Download Wikipedia Articles
Technically it is my company's MediaWiki page and not Wikipedia, but the principal is the same.
If you got to the Wikipedia main page and do File -> Save Page As -> Web page complete
Then open the file that is saved, it turns out that none of the css or images have been saved and the page looks rubbish.
Same behaviour in Firefox and IE7.
Any idea why this is happening and how I can get round it?
I can print to PDF or even save as *.mht, but I don't want to do that.
I am also not interested in manually looking for the css files and copying them one by one locally.
Re: Download Wikipedia Articles
That's because a lot of the CSS files specified in the page's markup are not hard links. By hard links, I mean, they're more 'programmatic', though that isn't the correct term either.
Have a look at the markup
Code:
<style type="text/css">/*<![CDATA[*/
@import "/w/index.php?title=MediaWiki:Common.css&usemsgcache=yes&action=raw&ctype=text/css&smaxage=2678400";
@import "/w/index.php?title=MediaWiki:Monobook.css&usemsgcache=yes&action=raw&ctype=text/css&smaxage=2678400";
@import "/w/index.php?title=-&action=raw&gen=css&maxage=2678400";
/*]]>*/</style>
and
Code:
<!--[if lt IE 5.5000]><style type="text/css">@import "/skins-1.5/monobook/IE50Fixes.css?156";</style><![endif]-->
<!--[if IE 5.5000]><style type="text/css">@import "/skins-1.5/monobook/IE55Fixes.css?156";</style><![endif]-->
<!--[if IE 6]><style type="text/css">@import "/skins-1.5/monobook/IE60Fixes.css?156";</style><![endif]-->
<!--[if IE 7]><style type="text/css">@import "/skins-1.5/monobook/IE70Fixes.css?156";</style><![endif]-->
<!--[if lt IE 7]><script type="text/javascript" src="/skins-1.5/common/IEFixes.js?156"></script>
<meta http-equiv="imagetoolbar" content="no" /><![endif]-->
When saving the file, the browser will only save those files that are directly referenced, explicitly.

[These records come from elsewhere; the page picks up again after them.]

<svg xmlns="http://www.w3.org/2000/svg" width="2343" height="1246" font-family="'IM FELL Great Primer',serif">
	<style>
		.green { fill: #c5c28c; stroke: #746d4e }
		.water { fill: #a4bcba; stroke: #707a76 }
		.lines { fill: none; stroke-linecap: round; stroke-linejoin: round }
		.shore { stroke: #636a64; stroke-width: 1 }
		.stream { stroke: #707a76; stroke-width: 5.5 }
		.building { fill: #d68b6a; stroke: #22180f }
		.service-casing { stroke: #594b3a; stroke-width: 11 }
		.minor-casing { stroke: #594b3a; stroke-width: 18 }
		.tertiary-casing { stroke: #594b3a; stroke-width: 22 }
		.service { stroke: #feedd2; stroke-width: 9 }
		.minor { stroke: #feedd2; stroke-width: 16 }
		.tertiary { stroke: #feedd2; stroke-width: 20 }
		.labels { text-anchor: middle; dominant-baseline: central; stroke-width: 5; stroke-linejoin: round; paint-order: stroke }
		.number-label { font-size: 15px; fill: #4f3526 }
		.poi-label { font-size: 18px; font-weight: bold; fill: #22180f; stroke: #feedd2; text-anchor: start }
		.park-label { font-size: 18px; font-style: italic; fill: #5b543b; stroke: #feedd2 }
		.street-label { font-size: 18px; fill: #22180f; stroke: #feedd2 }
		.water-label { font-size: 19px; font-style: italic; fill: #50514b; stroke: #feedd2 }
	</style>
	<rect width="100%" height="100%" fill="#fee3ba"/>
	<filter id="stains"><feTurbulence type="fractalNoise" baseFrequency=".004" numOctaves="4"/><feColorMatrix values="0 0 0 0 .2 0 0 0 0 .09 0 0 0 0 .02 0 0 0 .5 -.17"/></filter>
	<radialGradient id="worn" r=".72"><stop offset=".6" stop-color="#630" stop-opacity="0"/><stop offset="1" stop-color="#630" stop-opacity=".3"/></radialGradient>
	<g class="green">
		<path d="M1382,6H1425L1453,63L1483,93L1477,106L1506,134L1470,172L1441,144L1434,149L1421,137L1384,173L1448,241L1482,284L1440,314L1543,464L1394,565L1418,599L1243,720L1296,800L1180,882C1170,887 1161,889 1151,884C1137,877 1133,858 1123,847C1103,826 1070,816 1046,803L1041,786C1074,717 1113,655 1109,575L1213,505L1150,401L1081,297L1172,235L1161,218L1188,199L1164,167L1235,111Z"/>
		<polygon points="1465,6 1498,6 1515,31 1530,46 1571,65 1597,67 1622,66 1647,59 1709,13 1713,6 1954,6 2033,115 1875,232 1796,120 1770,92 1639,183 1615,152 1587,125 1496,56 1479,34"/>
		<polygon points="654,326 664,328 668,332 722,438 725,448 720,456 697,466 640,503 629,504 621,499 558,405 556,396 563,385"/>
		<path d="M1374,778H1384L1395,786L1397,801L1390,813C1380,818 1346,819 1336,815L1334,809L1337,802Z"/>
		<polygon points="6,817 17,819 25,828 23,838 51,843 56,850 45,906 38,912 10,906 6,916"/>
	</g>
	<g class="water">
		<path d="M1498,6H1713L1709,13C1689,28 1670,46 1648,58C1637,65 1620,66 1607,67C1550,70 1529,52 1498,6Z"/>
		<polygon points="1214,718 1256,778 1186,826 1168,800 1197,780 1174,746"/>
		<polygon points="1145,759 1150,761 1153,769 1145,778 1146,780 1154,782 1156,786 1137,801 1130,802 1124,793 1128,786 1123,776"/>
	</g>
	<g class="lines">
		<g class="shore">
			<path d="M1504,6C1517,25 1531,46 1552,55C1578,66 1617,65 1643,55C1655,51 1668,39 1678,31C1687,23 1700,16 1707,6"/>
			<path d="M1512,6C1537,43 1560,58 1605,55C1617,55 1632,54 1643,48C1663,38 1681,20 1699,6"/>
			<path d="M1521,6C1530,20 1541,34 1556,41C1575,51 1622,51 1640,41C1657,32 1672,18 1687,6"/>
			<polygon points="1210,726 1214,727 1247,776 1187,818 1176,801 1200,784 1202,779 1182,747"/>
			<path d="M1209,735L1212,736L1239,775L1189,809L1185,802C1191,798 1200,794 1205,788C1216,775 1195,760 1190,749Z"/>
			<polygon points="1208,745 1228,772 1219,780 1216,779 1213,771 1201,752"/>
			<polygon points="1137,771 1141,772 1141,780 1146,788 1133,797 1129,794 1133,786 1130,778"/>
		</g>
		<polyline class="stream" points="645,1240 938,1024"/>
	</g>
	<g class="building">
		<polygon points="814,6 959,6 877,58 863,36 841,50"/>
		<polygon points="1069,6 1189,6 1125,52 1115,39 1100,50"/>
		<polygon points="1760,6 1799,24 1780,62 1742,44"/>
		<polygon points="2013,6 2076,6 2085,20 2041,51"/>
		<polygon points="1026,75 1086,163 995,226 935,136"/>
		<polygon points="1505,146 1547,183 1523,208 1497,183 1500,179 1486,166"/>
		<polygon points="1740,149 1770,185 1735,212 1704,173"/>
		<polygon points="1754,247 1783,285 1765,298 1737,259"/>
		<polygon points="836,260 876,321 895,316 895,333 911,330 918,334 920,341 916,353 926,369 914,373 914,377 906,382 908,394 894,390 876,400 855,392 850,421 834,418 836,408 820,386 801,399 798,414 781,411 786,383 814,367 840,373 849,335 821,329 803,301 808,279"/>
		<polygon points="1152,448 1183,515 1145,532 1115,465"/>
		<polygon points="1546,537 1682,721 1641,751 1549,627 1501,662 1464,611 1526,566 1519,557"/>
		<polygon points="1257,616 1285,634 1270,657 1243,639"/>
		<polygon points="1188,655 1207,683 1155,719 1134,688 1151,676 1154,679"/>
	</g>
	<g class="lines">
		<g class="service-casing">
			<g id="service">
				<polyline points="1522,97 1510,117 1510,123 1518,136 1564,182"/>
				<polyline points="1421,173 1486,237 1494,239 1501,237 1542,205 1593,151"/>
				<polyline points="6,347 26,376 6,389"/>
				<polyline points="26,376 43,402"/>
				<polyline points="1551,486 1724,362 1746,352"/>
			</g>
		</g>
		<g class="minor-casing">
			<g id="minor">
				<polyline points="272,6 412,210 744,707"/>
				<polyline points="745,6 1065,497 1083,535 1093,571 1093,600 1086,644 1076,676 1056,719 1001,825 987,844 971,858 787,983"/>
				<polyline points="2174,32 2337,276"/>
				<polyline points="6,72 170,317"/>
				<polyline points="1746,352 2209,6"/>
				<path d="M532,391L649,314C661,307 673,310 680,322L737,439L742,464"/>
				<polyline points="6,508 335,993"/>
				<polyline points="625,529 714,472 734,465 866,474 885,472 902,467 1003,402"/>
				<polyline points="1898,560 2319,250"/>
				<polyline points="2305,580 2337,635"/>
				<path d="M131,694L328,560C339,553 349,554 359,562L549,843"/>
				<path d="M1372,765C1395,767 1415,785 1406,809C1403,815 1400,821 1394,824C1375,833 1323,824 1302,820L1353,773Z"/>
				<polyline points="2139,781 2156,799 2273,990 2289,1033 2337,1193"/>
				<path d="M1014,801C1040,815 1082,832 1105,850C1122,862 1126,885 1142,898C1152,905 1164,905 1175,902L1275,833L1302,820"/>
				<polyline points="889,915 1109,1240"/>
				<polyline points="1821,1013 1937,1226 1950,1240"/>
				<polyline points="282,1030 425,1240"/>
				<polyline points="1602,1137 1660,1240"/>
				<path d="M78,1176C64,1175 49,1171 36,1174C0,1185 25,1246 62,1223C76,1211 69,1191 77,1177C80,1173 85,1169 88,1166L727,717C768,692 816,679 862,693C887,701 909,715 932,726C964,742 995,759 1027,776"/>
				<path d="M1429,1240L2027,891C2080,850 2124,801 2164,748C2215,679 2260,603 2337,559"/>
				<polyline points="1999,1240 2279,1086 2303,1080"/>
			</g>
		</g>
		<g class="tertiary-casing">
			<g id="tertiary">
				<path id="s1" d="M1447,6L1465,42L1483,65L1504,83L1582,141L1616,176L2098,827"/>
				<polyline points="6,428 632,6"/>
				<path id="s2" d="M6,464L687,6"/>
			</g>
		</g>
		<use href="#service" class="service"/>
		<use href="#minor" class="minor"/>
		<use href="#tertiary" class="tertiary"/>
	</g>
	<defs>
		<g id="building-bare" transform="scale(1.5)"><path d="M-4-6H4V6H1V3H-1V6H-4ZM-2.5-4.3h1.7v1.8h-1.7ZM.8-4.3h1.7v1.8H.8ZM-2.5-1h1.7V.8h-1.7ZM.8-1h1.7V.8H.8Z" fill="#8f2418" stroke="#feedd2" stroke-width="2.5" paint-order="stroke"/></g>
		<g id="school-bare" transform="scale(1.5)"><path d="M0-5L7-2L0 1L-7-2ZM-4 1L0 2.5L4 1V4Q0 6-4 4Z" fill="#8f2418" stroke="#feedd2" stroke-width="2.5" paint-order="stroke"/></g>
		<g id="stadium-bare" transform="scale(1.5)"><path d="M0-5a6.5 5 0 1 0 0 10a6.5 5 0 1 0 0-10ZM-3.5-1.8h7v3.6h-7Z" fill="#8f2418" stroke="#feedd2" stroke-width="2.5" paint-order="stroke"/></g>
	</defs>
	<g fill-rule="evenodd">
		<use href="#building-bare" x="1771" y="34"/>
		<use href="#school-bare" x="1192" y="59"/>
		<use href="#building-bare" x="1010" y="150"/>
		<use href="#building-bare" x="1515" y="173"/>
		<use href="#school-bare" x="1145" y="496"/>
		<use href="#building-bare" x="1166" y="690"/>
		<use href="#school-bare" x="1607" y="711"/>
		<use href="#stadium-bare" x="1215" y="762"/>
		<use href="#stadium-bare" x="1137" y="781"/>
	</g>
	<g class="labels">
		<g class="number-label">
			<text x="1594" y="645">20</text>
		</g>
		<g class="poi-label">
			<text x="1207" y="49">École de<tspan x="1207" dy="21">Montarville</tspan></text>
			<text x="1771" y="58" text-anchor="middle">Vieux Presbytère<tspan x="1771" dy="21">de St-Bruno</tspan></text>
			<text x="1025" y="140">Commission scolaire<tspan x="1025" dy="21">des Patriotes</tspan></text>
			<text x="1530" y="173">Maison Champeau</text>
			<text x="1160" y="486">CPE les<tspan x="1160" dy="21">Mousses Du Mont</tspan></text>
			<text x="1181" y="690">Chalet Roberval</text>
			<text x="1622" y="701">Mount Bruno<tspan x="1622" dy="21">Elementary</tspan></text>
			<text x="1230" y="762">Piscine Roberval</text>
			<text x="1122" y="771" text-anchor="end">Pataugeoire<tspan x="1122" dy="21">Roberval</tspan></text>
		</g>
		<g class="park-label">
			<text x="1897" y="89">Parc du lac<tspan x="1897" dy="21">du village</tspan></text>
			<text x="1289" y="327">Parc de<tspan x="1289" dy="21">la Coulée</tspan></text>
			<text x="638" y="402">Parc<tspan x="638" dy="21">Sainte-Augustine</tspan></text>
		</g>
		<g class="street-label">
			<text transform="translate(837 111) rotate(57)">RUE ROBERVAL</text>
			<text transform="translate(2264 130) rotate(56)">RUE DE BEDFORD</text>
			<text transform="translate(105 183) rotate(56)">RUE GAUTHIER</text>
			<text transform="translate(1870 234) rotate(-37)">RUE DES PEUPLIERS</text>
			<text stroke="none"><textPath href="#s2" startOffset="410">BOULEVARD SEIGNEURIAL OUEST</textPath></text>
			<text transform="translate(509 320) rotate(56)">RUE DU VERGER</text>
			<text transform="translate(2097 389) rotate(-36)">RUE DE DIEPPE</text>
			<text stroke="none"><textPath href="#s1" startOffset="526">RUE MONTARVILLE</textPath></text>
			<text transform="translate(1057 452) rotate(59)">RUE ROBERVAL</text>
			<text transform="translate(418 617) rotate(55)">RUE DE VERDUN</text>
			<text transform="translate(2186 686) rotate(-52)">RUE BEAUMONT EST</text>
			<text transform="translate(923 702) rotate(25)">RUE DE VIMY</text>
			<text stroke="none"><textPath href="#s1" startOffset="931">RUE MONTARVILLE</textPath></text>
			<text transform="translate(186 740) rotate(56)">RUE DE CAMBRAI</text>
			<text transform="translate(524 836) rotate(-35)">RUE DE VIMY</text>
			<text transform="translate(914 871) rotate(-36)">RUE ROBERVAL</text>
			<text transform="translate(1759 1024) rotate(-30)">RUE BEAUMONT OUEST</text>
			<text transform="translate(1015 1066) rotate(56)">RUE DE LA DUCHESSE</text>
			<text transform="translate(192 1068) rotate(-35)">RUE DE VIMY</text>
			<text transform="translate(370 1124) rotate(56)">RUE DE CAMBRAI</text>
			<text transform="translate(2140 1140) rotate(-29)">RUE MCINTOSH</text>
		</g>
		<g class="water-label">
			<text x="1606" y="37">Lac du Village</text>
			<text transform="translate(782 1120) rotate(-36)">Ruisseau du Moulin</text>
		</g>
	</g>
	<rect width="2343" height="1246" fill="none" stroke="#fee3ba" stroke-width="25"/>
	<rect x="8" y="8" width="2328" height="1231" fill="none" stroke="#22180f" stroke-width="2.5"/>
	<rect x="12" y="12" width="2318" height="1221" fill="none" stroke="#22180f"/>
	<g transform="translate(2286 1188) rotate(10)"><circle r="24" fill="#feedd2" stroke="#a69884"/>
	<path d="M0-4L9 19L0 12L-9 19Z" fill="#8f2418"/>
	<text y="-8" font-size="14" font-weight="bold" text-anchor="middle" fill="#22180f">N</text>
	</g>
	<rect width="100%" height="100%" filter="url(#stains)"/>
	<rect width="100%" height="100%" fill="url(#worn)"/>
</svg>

Re: Download Wikipedia Articles
Re: Download Wikipedia Articles
Does this stop you in your tracks for the task you want to perform?
Re: Download Wikipedia Articles
I can view them offline correctly with mht files, but I it turns out I can't print them as I would like online or offline actually as there is an onPrint method which takes out the css.
So far the only option I can see is to download the html then manully follow the links and download them as well and do a little bit of modification of the code.
The core reason behind it is to print off some info from the wiki to give to someone else to read.
My next step is to look at web site rippers to see if they help.
Any further ideas greatly recieved!